Task description: Whenever a line in this data holds the word "being", report that line in full.

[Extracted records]
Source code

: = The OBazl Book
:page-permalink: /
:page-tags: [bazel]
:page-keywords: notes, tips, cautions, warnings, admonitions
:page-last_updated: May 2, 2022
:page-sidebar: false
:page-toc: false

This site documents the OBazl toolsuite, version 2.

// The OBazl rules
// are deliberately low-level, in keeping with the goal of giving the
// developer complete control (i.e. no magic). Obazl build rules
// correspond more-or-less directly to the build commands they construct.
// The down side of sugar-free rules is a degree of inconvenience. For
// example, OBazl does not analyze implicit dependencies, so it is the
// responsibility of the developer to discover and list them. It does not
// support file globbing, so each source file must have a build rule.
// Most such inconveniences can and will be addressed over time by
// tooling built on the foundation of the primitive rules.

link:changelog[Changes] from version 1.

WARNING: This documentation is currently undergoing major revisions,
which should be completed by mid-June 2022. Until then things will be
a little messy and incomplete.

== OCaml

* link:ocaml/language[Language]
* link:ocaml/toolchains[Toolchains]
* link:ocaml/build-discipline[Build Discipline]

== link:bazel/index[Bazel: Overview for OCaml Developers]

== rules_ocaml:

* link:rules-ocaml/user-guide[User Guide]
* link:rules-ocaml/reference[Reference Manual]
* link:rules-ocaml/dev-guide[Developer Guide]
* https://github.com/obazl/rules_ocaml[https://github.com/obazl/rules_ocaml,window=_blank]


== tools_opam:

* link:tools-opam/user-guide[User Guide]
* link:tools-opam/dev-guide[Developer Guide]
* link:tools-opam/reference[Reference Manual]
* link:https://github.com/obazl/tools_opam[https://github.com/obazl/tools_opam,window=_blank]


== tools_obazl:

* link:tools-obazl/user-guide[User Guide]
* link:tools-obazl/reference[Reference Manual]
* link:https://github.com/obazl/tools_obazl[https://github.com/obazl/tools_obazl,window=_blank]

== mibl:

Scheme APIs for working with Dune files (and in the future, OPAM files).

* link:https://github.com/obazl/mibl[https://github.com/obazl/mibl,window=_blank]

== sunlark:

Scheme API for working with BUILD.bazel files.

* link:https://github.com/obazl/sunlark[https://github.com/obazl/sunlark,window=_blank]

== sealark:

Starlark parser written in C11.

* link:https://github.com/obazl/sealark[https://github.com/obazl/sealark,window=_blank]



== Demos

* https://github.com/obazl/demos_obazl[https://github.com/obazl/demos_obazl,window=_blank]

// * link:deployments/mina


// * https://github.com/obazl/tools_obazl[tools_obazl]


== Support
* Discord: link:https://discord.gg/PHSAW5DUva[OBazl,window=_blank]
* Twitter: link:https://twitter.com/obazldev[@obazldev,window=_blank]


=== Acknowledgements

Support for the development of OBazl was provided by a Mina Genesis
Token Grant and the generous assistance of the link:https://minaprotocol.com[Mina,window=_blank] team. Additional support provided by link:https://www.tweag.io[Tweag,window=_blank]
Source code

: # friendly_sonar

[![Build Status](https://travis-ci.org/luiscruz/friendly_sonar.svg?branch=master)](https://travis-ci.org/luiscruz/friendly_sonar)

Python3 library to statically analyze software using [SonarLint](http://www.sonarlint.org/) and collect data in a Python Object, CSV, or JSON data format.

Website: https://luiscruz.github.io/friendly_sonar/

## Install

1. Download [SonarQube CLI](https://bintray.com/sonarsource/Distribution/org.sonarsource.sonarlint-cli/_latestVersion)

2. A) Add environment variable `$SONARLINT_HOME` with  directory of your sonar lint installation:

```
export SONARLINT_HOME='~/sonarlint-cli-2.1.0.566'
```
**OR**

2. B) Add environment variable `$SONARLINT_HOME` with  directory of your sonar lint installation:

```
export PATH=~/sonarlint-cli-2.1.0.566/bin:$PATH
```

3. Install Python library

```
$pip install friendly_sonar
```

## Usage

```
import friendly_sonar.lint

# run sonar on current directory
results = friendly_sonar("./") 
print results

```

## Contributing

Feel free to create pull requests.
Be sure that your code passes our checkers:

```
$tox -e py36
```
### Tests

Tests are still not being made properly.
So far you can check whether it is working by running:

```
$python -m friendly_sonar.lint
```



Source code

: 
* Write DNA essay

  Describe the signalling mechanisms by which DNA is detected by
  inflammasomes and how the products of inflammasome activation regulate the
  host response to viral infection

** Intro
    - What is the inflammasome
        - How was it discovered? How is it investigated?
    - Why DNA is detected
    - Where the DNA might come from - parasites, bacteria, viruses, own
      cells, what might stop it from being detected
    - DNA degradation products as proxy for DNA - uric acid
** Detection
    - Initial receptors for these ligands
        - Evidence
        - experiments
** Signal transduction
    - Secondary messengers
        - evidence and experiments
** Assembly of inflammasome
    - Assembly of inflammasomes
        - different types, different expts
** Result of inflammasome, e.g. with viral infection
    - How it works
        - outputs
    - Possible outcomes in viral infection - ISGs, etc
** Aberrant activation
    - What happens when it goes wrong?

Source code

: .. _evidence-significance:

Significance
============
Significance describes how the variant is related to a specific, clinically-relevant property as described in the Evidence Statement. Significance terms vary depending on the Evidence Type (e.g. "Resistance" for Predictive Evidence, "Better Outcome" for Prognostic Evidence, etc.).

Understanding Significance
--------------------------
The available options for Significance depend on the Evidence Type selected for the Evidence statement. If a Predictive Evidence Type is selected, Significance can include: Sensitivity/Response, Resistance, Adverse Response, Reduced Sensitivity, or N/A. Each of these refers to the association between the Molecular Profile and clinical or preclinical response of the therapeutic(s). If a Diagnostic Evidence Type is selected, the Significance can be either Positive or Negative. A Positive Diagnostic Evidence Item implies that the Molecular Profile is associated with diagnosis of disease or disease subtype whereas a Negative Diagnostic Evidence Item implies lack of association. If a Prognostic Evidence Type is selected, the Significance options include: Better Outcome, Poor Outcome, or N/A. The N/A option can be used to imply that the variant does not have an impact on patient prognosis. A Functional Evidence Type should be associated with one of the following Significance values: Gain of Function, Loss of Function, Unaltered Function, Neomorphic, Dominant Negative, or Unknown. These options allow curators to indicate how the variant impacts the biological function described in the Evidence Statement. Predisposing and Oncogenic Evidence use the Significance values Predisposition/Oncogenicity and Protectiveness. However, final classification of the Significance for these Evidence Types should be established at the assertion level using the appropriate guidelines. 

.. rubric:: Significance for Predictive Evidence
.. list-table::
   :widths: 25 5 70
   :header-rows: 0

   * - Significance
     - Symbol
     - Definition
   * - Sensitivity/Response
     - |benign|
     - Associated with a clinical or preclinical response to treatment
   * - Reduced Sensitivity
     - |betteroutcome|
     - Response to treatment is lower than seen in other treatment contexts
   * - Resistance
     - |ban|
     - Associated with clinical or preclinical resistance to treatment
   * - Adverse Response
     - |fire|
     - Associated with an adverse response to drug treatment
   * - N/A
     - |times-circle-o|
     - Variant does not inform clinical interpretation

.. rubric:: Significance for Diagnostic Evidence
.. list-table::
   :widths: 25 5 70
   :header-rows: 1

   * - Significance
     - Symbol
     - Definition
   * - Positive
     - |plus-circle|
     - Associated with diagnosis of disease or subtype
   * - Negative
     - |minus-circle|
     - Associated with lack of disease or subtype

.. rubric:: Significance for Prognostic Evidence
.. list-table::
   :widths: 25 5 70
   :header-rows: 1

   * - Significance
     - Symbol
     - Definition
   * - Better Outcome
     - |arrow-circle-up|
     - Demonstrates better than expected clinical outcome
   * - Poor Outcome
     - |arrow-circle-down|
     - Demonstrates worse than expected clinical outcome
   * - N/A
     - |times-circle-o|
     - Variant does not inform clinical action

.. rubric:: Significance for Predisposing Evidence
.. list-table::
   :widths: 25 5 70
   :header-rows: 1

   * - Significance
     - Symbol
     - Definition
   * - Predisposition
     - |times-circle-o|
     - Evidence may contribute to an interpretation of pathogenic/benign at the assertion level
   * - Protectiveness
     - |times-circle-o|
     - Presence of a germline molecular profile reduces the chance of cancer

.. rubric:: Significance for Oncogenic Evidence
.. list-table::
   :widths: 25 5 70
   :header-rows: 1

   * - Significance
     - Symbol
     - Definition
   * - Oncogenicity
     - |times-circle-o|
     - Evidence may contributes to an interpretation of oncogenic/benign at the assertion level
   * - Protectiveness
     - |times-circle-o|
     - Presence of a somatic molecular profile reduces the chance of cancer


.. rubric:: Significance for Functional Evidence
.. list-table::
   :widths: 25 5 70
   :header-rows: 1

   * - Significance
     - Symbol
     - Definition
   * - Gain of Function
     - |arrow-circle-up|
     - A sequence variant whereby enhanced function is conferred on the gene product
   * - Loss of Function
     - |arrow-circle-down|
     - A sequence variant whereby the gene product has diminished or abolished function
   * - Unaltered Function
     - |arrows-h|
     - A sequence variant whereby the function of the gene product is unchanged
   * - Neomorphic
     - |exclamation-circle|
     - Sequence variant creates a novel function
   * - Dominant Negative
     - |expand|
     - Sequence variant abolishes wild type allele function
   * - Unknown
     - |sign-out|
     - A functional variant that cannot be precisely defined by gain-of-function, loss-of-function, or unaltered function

Reply:
Tests are still not being made properly.
      cells, what might stop it from being detected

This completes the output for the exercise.